◆ **Complete the following**
a) Answer the following questions from the post about Cython memory allocation:
(i) What value is outSize given in the pyx file?
(ii) What starting value does ARRAY_SIZE receive in the edited reader wrapper?
(iii) By how much does ARRAY_SIZE grow each time a line will not fit?
b) Retype the stretch of the post about Cython memory allocation from "# Create dataframe" through "do this dynamically?".

◆ **Text provided**

** BEGIN **

1

I have a C-library which reads binary data from a file, converts it and stores everything in a large char* to return the data to anything calling it. This works fine within C but using python/Cython I run into problems allocating the memory.

The library prototype is: int readWrapper(struct options opt, char *lineOut);

My pyx file I have:

from libc.string cimport strcpy, memset
from libc.stdlib cimport malloc, free
from libc.stdio cimport printf

cdef extern from "reader.h":
    struct options:
        int debug;
        char *filename; 

    options opt
    int readWrapper(options opt, char *lineOut);

def pyreader(file, date, debug=0):
    import logging
    cdef options options
    
    # Get the filename
    options.filename = <char *>malloc(len(file) * sizeof(char)) 
    options.debug = debug
    # Size of array
    outSize = 50000

    cdef char *line_output = <char *> malloc(outSize * sizeof(char))
    memset(line_output, 1, outSize)
    line_output[outSize] = 0

   # Call reader
   return_val = readWrapper(options, line_output)

   # Create dataframe
   from io import StringIO
   data = StringIO(line_output.decode('UTF-8', 'strict'))
   df = pd.read_csv(data, delim_whitespace=True, header=None)
   # Free memory
   free(line_output)
   return df 

This works fine as long as line_output remains within the size of outSize. But some files are larger so how do I do this dynamically?

EDIT after DavidW's suggestions

The reader wrapper is like:

int readWrapper(struct options opt, char **lineOut)
{
    // Open file for reading
    fp = fopen(opt.filename, "r");

    // Check for valid fp
    if (fp == NULL)
    {
        printf("file pointer is null, aborting\n");
        return (EXIT_FAILURE);
    }
    
    // Allocate memory
    int ARRAY_SIZE = 5000;
    *lineOut = NULL;
    char *outLine = malloc(ARRAY_SIZE * sizeof (char));
    if (outLine == NULL) 
    {
        fprintf(stderr, "Memory allocation failed!");
        return(EXIT_FAILURE);
    } 

    // Create line and multi lines object
    char line[255];
    int numWritten = 0;
    int memIncrease = 10000;

    while (fp != feof)
    {
        // Read part of file
        reader(fp, opt, line);
        size_t num2Write = strlen(line);
        if (ARRAY_SIZE < (numWritten + num2Write + 1))
        {   // Won't fit so enlarge outLine
            ARRAY_SIZE += memIncrease;
            outLine = realloc(outLine, (sizeof *outLine * ARRAY_SIZE));
            if (outLine == NULL)
            {
                fprintf(stderr, "Memory re-allocation failed!");
                return(EXIT_FAILURE);
            }
            sprintf(outLine + numWritten, "%s", line);
            numWritten += num2Write;
        }
    } // data block loop
    *lineOut = outLine;

    if (fp != NULL)

** END **

◆ **Data lines**
** BEGIN **

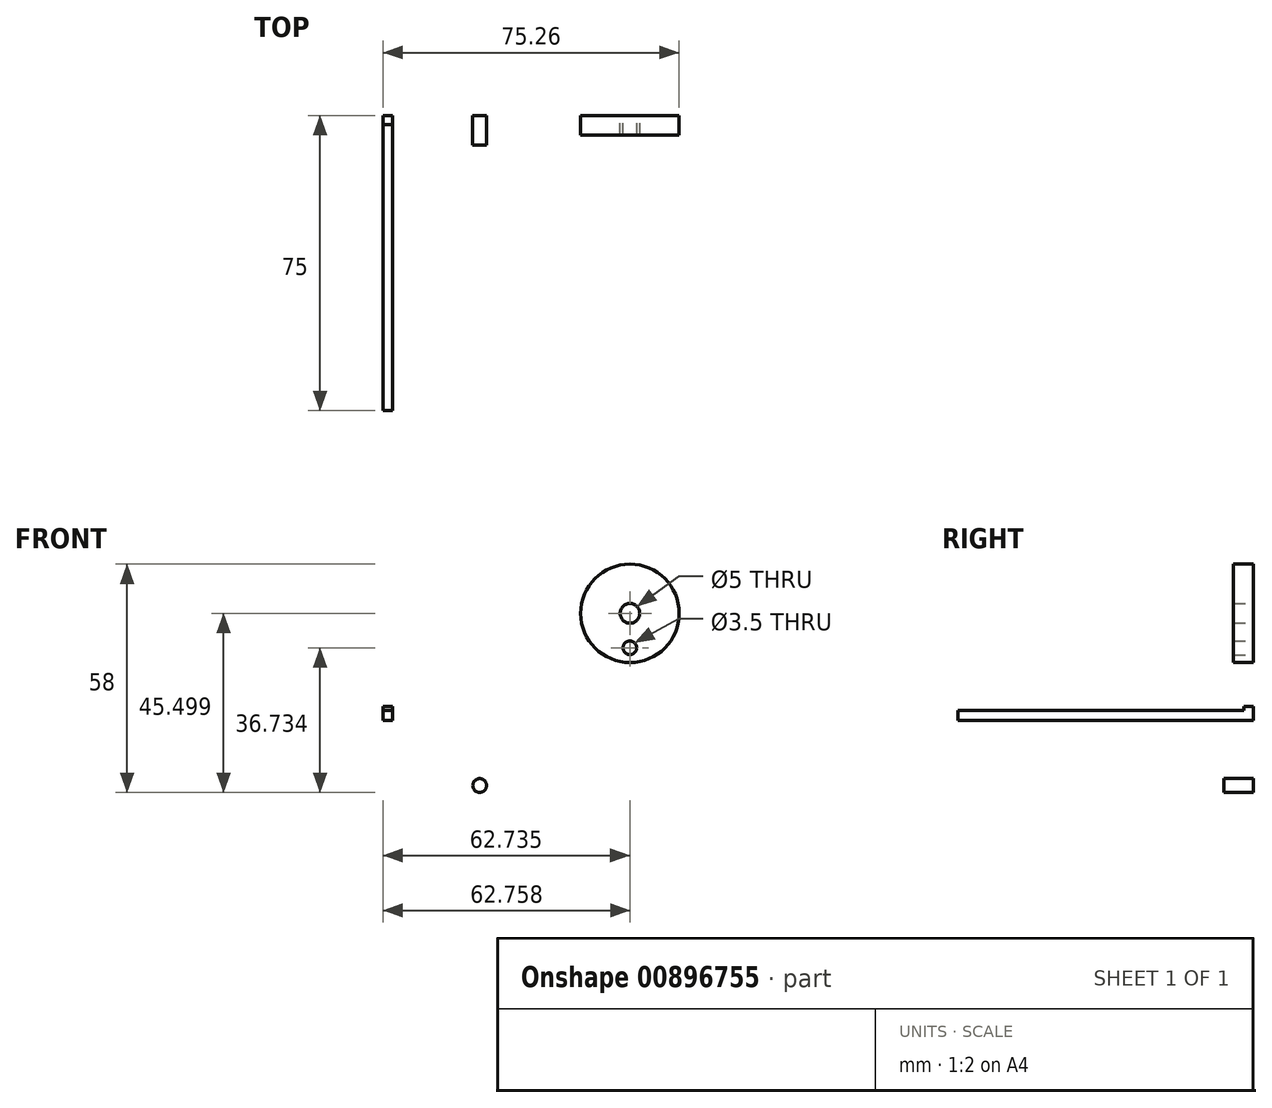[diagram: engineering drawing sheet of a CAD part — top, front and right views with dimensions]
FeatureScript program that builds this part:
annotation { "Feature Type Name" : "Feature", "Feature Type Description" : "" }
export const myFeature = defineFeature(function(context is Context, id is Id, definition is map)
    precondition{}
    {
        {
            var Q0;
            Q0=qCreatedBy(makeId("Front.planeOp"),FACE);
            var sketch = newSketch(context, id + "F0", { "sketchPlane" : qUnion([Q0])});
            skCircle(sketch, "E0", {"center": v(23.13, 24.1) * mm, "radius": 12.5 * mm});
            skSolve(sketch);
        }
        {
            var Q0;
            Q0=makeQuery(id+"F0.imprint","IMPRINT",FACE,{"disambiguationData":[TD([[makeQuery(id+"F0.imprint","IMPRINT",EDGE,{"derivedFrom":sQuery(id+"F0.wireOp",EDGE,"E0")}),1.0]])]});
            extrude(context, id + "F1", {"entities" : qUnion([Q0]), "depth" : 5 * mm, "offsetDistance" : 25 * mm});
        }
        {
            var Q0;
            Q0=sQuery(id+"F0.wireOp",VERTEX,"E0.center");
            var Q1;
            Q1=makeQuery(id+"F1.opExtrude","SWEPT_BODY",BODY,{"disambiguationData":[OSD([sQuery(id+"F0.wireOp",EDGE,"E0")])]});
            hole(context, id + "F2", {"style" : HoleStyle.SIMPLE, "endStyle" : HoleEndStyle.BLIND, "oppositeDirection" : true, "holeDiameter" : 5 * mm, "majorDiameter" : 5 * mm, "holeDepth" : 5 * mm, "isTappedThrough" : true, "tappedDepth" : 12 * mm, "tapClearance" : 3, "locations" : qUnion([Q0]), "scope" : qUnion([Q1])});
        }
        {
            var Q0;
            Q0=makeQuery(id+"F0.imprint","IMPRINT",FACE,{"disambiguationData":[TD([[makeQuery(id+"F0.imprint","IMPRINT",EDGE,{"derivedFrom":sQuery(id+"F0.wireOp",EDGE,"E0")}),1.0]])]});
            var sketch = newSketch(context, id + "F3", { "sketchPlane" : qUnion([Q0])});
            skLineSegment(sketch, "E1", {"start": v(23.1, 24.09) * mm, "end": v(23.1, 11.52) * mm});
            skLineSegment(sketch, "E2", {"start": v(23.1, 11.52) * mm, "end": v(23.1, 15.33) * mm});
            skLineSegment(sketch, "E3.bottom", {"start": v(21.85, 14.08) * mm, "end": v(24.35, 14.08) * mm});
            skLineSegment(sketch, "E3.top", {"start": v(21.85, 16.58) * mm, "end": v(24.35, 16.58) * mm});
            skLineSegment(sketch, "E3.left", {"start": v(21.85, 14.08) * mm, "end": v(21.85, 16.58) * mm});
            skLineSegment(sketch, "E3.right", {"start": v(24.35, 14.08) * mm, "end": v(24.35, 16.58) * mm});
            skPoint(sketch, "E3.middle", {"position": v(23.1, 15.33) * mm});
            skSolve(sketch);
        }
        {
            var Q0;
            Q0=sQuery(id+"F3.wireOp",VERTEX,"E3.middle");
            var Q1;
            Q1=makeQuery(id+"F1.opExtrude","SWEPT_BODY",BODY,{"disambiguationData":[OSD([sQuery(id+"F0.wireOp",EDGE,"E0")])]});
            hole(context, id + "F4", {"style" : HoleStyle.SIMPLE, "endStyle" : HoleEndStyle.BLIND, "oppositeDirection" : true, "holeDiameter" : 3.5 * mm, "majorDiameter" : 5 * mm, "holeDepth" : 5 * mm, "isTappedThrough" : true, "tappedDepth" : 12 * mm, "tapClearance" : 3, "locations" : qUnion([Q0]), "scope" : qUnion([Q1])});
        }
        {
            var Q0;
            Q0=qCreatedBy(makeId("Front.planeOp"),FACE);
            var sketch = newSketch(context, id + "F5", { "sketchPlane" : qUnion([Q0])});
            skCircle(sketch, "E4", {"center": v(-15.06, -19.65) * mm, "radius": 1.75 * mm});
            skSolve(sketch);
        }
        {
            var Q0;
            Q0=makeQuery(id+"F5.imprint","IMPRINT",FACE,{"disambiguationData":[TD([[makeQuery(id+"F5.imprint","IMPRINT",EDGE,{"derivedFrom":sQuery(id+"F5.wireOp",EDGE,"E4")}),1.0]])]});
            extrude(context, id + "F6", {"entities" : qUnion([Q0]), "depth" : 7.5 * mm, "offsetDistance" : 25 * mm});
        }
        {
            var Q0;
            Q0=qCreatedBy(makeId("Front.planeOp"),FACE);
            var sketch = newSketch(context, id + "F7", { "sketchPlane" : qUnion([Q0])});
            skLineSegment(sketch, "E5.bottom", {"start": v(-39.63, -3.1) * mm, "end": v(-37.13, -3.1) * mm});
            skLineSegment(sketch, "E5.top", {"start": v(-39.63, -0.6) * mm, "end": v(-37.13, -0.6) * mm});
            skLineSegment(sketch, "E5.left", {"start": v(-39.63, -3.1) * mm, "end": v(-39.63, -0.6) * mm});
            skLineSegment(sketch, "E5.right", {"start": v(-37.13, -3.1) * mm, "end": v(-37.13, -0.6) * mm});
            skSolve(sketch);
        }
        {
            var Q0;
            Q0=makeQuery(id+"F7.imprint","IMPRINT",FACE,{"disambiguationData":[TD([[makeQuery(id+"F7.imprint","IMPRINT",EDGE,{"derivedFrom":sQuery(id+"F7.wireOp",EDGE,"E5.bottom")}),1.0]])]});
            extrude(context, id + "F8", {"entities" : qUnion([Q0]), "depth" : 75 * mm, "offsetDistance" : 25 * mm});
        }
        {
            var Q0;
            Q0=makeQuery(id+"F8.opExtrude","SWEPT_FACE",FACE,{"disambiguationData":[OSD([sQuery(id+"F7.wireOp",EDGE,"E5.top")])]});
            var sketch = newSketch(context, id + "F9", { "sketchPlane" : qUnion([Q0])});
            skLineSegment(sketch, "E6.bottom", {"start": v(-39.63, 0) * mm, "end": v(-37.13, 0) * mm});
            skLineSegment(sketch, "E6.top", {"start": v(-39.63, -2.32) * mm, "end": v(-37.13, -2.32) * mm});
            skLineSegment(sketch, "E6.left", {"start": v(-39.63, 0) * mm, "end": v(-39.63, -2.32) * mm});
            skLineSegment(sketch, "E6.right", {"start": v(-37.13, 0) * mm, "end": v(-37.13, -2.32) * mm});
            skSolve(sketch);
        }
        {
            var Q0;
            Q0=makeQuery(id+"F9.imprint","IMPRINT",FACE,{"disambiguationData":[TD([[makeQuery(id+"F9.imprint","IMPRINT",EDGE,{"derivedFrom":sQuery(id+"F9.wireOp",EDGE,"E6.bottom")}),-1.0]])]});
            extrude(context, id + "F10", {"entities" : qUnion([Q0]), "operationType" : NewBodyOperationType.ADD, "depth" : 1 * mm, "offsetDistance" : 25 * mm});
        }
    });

** END **

◆ **Replies**
a)
(i) 50000
(ii) 5000
(iii) 10000

b)
# Create dataframe
   from io import StringIO
   data = StringIO(line_output.decode('UTF-8', 'strict'))
   df = pd.read_csv(data, delim_whitespace=True, header=None)
   # Free memory
   free(line_output)
   return df 

This works fine as long as line_output remains within the size of outSize. But some files are larger so how do I do this dynamically?